Confidence in Scott Morrison’s government has plunged to levels not seen since the Black Summer bushfires, according to a new analysis.
The Australian National University study, which examined the views of more than 3400 Australians, found a little more than three in 10 people were satisfied with the government last month.
It’s down from a recorded high of 60.6 per cent in May 2020.
Study co-author Nicholas Biddle said the results were only up slightly on the government’s performance during the Black Summer bushfires when satisfaction hung around 27 per cent.
“One of the potential reasons for this drop in satisfaction with the direction of the country is that respondents don’t feel that key institutions are handling the pandemic as well as they have in the past, or as well as they should be doing given the current circumstances,” the professor said.
The study spells trouble for the Prime Minister, who is desperate to reset the narrative following a summer marred by surging Covid cases, rising death rates and rapid antigen test shortages.

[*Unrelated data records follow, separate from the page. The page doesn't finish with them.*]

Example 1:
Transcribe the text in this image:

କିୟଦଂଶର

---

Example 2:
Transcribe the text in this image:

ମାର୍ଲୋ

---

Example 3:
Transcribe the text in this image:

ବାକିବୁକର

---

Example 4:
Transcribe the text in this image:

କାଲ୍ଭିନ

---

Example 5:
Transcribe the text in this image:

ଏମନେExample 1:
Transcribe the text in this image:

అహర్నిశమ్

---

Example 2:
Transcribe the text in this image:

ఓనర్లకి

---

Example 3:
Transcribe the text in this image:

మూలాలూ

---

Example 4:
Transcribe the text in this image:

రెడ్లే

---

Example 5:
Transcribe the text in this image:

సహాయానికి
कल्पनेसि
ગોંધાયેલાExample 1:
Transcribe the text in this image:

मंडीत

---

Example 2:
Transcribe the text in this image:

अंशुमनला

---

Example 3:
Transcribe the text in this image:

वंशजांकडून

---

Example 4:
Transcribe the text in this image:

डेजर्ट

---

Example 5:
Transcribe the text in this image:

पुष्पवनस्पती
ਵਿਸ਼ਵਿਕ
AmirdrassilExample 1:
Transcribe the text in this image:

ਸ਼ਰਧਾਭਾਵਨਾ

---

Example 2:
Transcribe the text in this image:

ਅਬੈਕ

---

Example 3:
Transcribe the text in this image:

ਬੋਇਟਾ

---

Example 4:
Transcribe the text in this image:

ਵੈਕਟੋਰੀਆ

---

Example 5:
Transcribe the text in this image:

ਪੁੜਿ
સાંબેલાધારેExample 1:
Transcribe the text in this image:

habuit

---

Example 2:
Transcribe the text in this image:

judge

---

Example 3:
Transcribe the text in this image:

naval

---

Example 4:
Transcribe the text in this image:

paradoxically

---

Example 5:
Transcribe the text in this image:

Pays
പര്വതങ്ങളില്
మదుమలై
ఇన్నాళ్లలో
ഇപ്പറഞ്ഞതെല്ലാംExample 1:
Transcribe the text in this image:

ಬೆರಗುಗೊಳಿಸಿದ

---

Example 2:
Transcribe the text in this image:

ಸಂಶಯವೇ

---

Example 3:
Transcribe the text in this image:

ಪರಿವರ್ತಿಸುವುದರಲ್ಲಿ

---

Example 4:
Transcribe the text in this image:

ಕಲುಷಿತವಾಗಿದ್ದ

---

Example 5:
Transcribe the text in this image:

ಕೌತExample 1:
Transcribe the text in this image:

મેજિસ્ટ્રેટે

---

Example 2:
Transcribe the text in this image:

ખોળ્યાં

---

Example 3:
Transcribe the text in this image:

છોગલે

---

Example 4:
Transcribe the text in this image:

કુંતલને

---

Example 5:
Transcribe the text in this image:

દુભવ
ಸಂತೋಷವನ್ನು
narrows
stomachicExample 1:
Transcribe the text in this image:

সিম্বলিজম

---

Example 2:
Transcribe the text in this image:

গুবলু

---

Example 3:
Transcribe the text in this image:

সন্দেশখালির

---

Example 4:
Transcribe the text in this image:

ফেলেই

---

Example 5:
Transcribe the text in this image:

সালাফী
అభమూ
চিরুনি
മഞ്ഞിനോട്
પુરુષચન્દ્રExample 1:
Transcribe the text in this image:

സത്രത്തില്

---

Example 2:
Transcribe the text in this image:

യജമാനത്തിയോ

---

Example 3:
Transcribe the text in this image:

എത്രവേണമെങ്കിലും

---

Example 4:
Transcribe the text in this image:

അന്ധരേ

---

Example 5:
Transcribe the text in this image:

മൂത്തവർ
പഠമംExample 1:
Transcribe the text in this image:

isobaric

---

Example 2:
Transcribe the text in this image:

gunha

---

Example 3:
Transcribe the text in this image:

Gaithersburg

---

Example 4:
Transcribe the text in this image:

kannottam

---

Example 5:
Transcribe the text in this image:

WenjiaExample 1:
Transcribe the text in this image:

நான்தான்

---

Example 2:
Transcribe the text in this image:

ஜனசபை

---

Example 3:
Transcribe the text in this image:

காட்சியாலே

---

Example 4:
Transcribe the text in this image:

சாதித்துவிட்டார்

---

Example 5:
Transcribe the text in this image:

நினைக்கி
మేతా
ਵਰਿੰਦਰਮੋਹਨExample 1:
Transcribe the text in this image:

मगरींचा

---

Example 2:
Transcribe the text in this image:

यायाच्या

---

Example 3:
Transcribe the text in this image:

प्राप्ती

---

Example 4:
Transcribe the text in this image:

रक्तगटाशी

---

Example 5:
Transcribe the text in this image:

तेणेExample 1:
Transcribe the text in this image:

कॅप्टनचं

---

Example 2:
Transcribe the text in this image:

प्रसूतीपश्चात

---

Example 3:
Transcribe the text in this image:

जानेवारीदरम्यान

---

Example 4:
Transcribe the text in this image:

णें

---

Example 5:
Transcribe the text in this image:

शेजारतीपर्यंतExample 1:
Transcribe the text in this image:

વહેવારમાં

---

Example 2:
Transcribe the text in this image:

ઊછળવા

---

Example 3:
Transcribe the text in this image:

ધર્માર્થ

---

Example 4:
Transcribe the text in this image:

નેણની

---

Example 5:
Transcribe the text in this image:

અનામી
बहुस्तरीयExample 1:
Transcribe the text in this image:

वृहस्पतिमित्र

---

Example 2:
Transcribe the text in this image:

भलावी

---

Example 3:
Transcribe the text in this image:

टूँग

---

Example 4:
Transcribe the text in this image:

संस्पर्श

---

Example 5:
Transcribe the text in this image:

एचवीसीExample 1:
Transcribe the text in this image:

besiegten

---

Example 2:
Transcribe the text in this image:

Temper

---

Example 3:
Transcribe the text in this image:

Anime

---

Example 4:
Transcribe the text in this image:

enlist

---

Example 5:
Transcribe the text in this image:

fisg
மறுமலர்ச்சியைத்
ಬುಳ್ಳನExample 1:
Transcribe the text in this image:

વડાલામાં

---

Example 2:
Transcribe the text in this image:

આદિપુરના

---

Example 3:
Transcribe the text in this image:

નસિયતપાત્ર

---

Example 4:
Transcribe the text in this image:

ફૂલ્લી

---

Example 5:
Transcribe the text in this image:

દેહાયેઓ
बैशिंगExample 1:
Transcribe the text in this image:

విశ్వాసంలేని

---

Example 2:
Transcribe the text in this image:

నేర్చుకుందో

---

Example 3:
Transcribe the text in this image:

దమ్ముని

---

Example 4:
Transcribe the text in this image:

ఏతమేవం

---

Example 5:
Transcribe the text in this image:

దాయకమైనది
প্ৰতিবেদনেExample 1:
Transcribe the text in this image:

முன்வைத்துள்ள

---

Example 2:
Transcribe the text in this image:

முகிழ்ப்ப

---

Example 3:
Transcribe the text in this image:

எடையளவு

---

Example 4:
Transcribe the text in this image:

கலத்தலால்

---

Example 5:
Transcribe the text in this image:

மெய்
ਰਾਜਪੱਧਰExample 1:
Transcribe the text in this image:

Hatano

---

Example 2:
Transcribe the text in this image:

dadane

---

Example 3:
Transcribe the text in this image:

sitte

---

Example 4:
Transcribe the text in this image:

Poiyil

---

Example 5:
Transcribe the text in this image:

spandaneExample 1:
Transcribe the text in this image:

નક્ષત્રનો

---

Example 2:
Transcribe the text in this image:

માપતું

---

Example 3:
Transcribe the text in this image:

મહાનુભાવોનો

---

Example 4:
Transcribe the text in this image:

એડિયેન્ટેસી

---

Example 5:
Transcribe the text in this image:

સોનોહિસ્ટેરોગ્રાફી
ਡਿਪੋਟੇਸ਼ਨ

It’s just the latest in a series of bad polls for the government, which indicate if an election were to be held now, they could face a political wipeout.
Fighting for his political life, Mr Morrison on Sunday issued anxjmtzyw emphatic plea to voters to keep him in the job for another term.
“Every week I get to serve the Australian people as Prime Minister is the best week you can imagine you can ever have,” he said.
“It lights me up every day, having the great privilege of doing this job and to be able to do the things that we do.”
The survey also examined how many Australians expected to be infected with Covid-19, with as many as 80 per cent of people indicating they thought they would catch the virus within the next six months.
“This is a doubling compared to October 2021, when two-in-five, or 40 per cent, of Australians thought they would be infected,” study co-author Professor Matthew Gray said.
“Our study also shows 56 per cent of adult Australians had taken a RAT or PCR in the last three months, but 22.4 per cent of adult Australians could not get tested when they wanted to.”